On the standby node, changes from the master are read from the transaction log and applied to the standby database. Hot Standby works by emulating running transactions from the master so that queries on the standby have the visibility information they need to fully respect MVCC. This makes the Hot Standby mode particularly suitable for serving a large workload of short or fast SELECT queries. If the workload is consistently short, then few conflicts will delay the standby, and the server will run smoothly.
Queries that run on the standby node see a version of the database that is slightly behind the primary node. We describe this as eventually consistent. How long is eventually? That time is exactly the replication delay plus the apply delay, as discussed in the Replication concepts section. You may also request that standby servers delay applying changes. See the Delaying, pausing, and synchronizing replication recipe later on in this section.
Resource contention (CPU, I/O, and so on) may increase apply delay. If the server is busy applying changes from the master, then you will have fewer resources to use for queries. This means that if there are no changes arriving, then you'll get more query throughput. If there are predictable changes in the write workload on the master, then you may need to throttle back your query workload on the standby when they occur.
Replication apply may also generate conflicts with running queries. Conflict may cause the replay to pause, and eventually queries on the standby may be canceled or disconnected. There are three main types of conflicts that can occur between the master and queries on the standby, which are as follows:
- Locks such as Access Exclusive locks
- Cleanup records
- Other special cases
If cancellations do occur, they will throw either error or fatal-level errors. These will be marked with SQLSTATE 40001 SERIALIZATION FAILURE. This could be trapped by an application, and the SQL can be resubmitted.
You can monitor the number of conflicts that occur in two places. The total number of conflicts in each database can be seen using this query:
SELECT datname, conflicts FROM pg_stat_database;
You can drill down further to look at the types of conflict seen using the following query:
SELECT
datname
,confl_tablespace
,confl_lock
,confl_snapshot
,confl_bufferpin
,confl_deadlock
FROM pg_stat_database_conflicts;
Tablespace conflicts are the easiest to understand. If you try to drop a tablespace that someone is still using, then you're going to get a conflict. Don't do that!
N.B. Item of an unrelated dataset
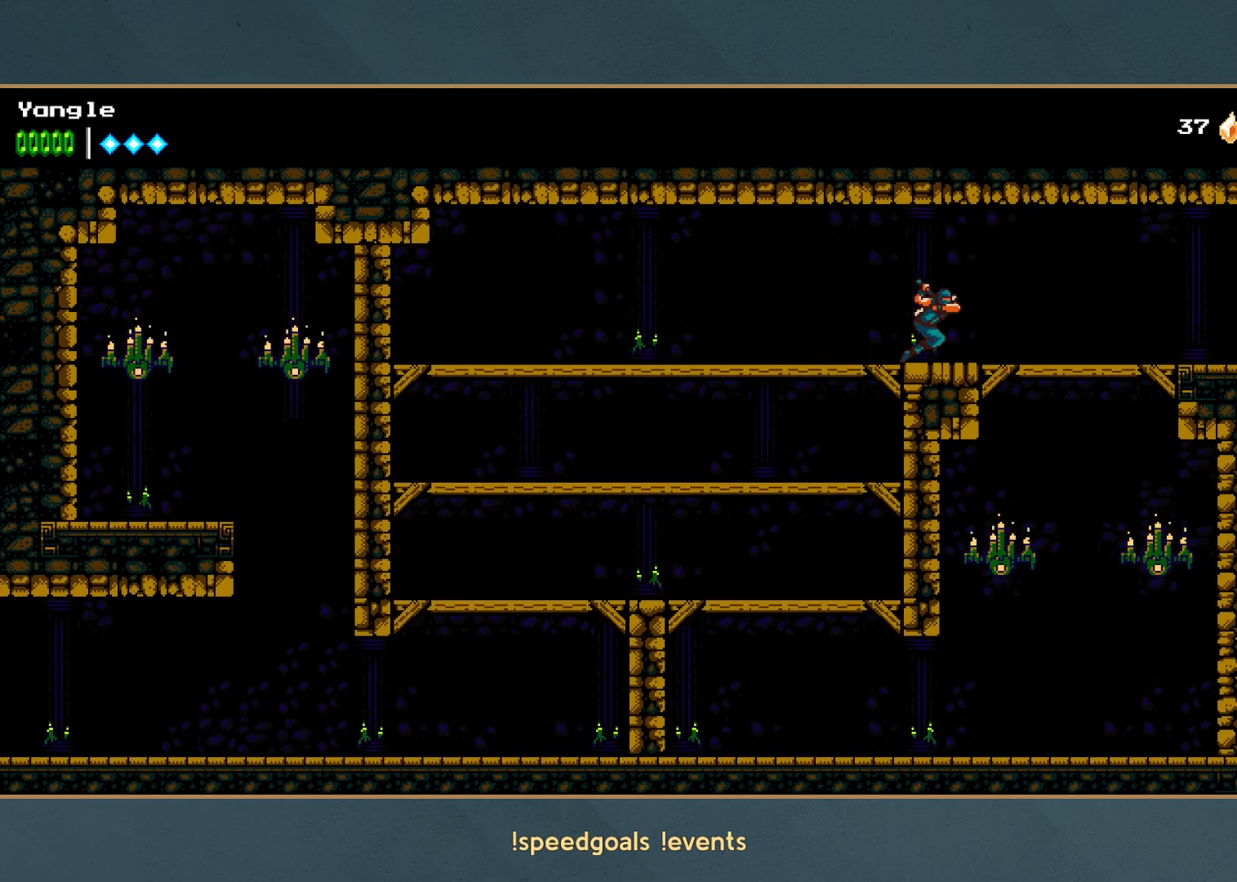
{"buttons": [], "left_stick": "right", "button_events": []}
Lock conflicts are also easy to understand. If you wish to run a command on the master, such as ALTER TABLE ... DROP COLUMN, then you must lock the table first to prevent all types of access. The lock request is sent to the standby server as well, which will then cancel standby queries that are currently accessing that table after a configurable delay.
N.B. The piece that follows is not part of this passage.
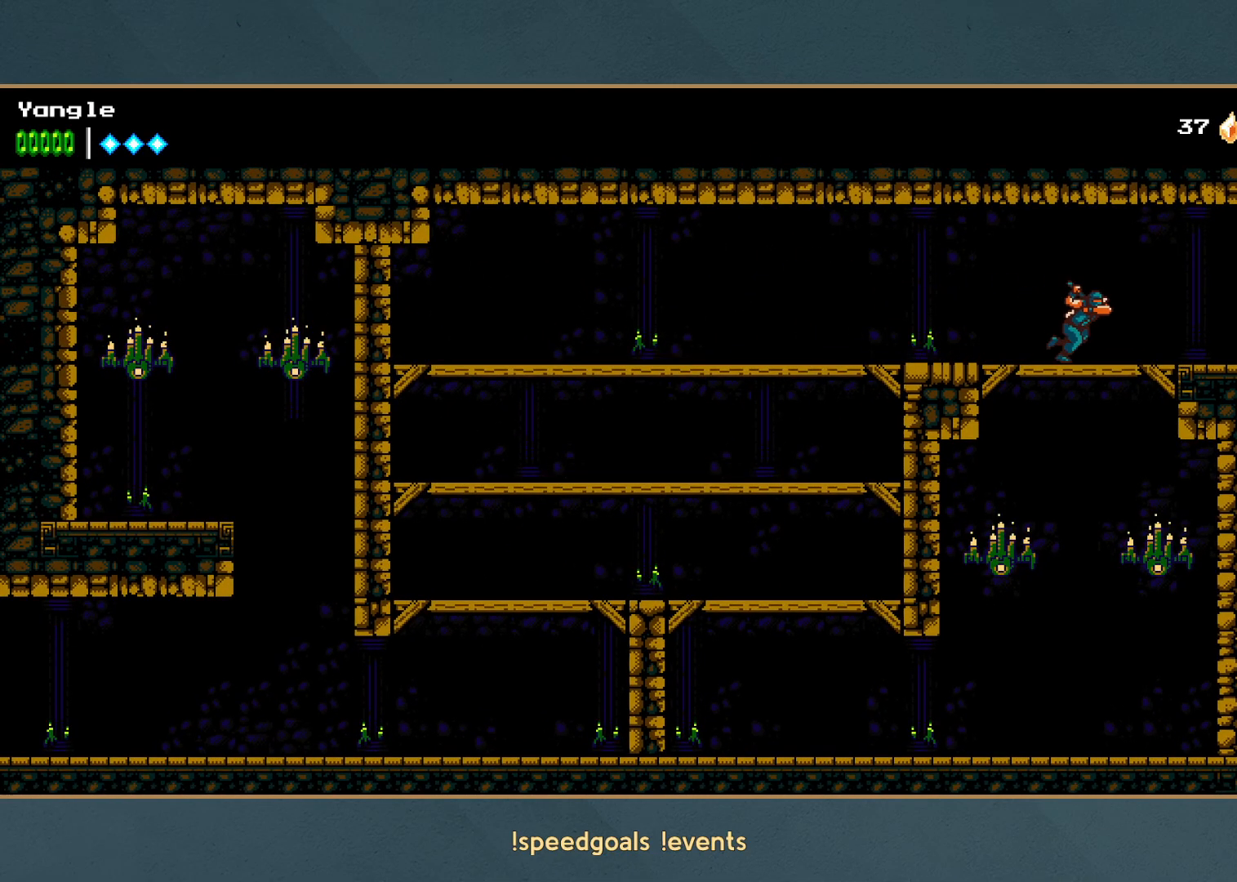
{"buttons": [], "left_stick": "right", "button_events": []}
On high-availability systems, making DDL changes to tables that cause long periods of locking on the master can be difficult. You may want the tables on the standby to stay available for reads during the period in which the changes are being made on the master. To do that, temporarily set these parameters on the standby: max_standby_streaming delay = -1 and max_standby_archive_delay = -1. Then, reload the server. As soon as the first lock record is seen on the standby, all further changes will be held. Once the locks on the master are released, you can reset the original parameter values on the standby, which will then allow the changes to be made there.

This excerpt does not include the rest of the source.